Diese Lotsenfunktion gibt es schon, sie würde lediglich ergänzt und aufgewertet. Natürlich müssten diese VV-Ärztinnen und -Ärzte geschult werden. Aber wäre das nicht eine gute Investition? Denn diese regionalen Knoten könnten vielleicht ihr Aufgabenspektrum erweitern: Wer, wenn nicht diese Ärzte vor Ort, könnte frühzeitig einen sich abzeichnenden Ärztemangel erkennen und – in Tuchfühlung zu KV, Kammer und Landespolitik – reagieren?


Keine Frage, das wird nicht billig. Es bedürfte auch einiger unpopulärer Maßnahmen wie des Abbaus teurer Doppelstrukturen (die Zusammenlegung von Kammer und KV) samt Ersatz von regionalen Bezirks-/Abrechnungsstellen durch die beschriebenen regionalen Knoten. Von dieser Verschlankung wären auch die teuren Doppelstrukturen Kassenärztliche Bundesvereinigung und Bundesärztekammer betroffen. Heilige Kühe, ich weiß!

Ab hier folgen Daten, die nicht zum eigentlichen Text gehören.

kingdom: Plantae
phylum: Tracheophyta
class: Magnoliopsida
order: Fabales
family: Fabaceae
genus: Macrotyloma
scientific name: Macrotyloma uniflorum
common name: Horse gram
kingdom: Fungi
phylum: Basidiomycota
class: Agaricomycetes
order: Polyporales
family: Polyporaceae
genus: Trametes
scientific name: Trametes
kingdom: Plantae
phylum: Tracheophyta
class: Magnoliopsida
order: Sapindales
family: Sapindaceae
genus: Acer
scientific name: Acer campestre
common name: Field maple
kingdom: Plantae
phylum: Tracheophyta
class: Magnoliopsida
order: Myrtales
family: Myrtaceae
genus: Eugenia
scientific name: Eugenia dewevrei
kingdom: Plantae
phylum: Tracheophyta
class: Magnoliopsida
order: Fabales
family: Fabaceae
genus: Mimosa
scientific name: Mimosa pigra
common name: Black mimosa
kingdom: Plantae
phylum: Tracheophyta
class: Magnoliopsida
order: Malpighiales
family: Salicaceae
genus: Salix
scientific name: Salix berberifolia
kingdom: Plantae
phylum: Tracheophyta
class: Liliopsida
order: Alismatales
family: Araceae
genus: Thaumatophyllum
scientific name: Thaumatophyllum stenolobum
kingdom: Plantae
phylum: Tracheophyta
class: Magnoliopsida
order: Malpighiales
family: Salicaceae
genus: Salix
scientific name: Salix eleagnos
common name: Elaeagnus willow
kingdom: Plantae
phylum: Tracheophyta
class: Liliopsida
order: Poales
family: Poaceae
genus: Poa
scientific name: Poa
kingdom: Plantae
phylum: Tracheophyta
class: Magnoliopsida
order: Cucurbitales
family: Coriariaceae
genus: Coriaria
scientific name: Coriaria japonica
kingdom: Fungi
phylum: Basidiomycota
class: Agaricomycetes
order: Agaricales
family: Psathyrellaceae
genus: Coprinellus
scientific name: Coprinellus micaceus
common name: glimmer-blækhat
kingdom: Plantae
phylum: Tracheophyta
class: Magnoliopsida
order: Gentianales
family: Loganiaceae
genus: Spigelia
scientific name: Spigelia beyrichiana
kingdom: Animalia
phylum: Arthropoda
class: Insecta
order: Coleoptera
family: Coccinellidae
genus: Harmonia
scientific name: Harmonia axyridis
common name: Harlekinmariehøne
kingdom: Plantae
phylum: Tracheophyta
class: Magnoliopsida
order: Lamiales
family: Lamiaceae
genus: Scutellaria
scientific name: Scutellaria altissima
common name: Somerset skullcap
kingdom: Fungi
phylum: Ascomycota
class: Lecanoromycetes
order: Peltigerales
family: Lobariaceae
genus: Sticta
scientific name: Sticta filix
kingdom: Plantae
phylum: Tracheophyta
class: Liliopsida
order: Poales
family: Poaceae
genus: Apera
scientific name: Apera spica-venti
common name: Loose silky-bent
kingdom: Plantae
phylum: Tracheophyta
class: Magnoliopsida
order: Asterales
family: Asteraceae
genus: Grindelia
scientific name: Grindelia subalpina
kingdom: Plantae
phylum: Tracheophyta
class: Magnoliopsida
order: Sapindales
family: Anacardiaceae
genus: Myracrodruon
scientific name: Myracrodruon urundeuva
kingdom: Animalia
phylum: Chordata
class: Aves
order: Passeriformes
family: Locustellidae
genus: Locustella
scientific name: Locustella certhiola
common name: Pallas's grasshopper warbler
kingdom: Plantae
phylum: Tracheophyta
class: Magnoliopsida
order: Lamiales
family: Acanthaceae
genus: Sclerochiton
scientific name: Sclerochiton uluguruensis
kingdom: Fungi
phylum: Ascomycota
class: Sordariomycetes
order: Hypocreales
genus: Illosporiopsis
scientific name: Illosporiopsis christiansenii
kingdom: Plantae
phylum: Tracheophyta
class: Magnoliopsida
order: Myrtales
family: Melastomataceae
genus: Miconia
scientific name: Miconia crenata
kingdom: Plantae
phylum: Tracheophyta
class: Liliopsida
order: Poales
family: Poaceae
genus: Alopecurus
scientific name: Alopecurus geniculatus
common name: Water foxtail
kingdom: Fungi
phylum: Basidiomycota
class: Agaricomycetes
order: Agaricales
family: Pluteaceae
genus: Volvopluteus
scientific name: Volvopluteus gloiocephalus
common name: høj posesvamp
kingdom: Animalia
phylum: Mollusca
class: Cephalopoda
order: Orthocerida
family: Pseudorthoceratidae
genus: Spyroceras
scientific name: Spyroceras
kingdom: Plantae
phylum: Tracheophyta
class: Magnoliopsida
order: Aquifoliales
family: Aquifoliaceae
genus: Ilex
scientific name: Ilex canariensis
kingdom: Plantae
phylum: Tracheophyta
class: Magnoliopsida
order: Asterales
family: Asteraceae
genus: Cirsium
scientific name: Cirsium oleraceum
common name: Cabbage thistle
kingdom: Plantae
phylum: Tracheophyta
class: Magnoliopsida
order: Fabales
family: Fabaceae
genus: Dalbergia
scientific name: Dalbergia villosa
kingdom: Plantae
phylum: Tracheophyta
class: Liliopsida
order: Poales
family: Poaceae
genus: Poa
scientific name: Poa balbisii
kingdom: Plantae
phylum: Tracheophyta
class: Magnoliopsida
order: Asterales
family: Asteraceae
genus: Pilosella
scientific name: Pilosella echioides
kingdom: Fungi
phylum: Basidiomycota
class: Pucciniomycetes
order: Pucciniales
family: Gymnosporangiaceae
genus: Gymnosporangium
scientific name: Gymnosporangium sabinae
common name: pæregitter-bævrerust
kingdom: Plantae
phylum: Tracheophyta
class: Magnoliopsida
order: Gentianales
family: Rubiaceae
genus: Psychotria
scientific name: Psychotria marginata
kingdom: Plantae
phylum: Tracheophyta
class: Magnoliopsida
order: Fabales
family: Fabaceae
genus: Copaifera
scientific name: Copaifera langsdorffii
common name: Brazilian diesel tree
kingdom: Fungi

Zugegebenermaßen ist das alles noch nicht zu Ende gedacht. Aber sollen wir es einfach weiterlaufen lassen bis zum großen Crash? Nein, wir müssen uns professioneller/syn­ergistischer aufstellen und damit mehr Interessenvertretung wagen, ohne den Sicherstellungsauftrag und die Gewährleistungspflicht zu vernachlässigen.